Caminaba por una calle larga y triste, sorteando cavidades y charcos dejados por la llovizna persistente, monótona, obstinadamente repetitiva y molesta; cuando le vi, detrás de mí, no esquivaba el agua, no detenía el paso lento pero seguro, ni siquiera miraba a un lado y al otro. Era un ser alto y delgado, de riguroso negro con sombrero ancho y oscuro, como sus ojos, que más que ojos eran concavidades profundas y desoladoras, intrigantes y misteriosas. Se diría que sabía a donde iba, lo denunciaba la decisión de sus pasos y la mirada fija al frente, siempre detrás de mí.
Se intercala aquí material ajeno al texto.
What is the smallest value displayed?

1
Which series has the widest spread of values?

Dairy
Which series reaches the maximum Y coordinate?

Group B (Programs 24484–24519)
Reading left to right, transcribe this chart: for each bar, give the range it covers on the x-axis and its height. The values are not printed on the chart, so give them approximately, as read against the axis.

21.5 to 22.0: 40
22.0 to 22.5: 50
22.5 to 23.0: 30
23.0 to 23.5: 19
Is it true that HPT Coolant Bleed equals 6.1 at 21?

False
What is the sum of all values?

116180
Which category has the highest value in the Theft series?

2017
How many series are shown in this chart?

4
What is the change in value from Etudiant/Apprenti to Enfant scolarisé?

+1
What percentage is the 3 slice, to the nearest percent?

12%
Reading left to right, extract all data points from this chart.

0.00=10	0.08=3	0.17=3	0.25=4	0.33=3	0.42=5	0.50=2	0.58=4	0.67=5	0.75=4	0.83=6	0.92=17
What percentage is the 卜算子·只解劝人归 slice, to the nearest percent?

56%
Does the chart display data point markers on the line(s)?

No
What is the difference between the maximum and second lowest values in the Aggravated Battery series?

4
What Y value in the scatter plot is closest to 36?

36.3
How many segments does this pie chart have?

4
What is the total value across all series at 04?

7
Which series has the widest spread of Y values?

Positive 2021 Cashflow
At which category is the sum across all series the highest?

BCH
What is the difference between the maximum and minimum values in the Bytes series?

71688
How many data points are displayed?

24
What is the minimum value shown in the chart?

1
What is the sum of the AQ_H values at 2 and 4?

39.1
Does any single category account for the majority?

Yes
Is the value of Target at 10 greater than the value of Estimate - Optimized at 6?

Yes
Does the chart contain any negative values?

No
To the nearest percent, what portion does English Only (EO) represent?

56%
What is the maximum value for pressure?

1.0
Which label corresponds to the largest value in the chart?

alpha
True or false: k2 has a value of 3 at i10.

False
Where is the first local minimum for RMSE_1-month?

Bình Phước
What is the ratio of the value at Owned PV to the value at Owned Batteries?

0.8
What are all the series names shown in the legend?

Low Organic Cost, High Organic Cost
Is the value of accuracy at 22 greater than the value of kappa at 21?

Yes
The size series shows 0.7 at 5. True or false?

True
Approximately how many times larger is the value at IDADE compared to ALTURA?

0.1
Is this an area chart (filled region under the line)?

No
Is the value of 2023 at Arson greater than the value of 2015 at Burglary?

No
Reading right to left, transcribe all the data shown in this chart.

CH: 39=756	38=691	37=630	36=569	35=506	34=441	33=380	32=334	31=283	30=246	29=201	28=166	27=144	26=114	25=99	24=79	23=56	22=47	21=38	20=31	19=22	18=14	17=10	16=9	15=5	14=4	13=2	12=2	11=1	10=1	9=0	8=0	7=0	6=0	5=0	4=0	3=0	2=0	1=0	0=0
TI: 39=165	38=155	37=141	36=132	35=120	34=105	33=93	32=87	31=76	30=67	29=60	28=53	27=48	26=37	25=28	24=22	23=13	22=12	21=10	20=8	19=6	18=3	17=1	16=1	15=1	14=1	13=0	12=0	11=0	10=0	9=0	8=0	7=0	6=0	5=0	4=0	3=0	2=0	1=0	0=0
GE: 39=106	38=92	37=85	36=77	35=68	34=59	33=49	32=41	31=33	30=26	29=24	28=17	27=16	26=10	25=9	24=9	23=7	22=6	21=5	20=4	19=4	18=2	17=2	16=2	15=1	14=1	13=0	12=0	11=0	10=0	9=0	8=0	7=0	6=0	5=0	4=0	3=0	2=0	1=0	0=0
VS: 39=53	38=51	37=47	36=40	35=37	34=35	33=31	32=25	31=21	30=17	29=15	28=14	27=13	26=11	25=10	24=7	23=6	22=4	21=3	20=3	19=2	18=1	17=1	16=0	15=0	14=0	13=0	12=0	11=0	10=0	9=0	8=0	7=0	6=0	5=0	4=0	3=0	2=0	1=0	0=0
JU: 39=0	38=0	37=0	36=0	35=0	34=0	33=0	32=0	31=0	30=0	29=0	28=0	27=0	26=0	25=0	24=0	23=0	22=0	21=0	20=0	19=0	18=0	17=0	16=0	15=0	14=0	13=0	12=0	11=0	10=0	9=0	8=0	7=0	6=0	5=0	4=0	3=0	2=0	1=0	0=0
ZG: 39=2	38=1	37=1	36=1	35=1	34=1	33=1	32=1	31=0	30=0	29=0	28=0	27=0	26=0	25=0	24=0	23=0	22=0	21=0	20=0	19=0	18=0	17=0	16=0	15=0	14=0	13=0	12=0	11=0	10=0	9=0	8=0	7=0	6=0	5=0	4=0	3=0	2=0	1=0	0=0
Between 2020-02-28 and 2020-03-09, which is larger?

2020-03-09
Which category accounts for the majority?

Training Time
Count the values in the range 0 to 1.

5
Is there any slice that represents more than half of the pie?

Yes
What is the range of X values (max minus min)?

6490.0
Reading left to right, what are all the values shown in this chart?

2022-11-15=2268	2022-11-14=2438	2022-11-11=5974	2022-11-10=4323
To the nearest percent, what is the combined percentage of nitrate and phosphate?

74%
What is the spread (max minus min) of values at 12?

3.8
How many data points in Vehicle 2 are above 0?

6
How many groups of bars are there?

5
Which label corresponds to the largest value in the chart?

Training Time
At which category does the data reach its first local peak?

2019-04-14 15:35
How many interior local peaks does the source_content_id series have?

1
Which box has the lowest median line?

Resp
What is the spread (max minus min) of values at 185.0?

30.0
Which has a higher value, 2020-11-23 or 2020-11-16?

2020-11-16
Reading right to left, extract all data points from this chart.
Torcí la siguiente calle a la derecha aunque no fuera mi camino y él hizo lo mismo. Comencé a preocuparme y decidí torcer la siguiente a la izquierda para ver si me seguía o continuaba su camino hacia otro lugar que no fuera mi espalda, pero hizo lo mismo, siguió mis pasos sin detenerse, fue entonces cuando me volví nuevamente a mirarle, la calle estaba desierta, un manto oscuro se aliaba con la noche y lo cubría todo de sombras. Cuando le mire por segunda vez, un escalofrío me recorrió la espalda, su aspecto me horrorizó, era tan oscuro como una sombra indefinida, me pareció ver dos destellos que partían de sus ojos y una leve apertura de sus labios semejó una sonrisa que más bien parecía una mueca, dejando entrever sus dientes manchados de sangre. Aceleré el paso con el miedo creciendo en mi cuerpo, quise correr pero no pude, hubiera querido chillar pidiendo ayuda pero no salió ningún sonido de mi garganta. Torcí nuevamente a la derecha y esta vez, él siguió recto, continuo y hermético, envuelto en sus sombras, llevándose mis temores e inquietudes. Me detuve y lo vi alejarse, como la sombra que era, perdiéndose en la lejanía.
Si era quién yo me figuro, no venía a por mí, al menos esta vez.
Si era quién yo me figuro, no venía a por mí, al menos esta vez.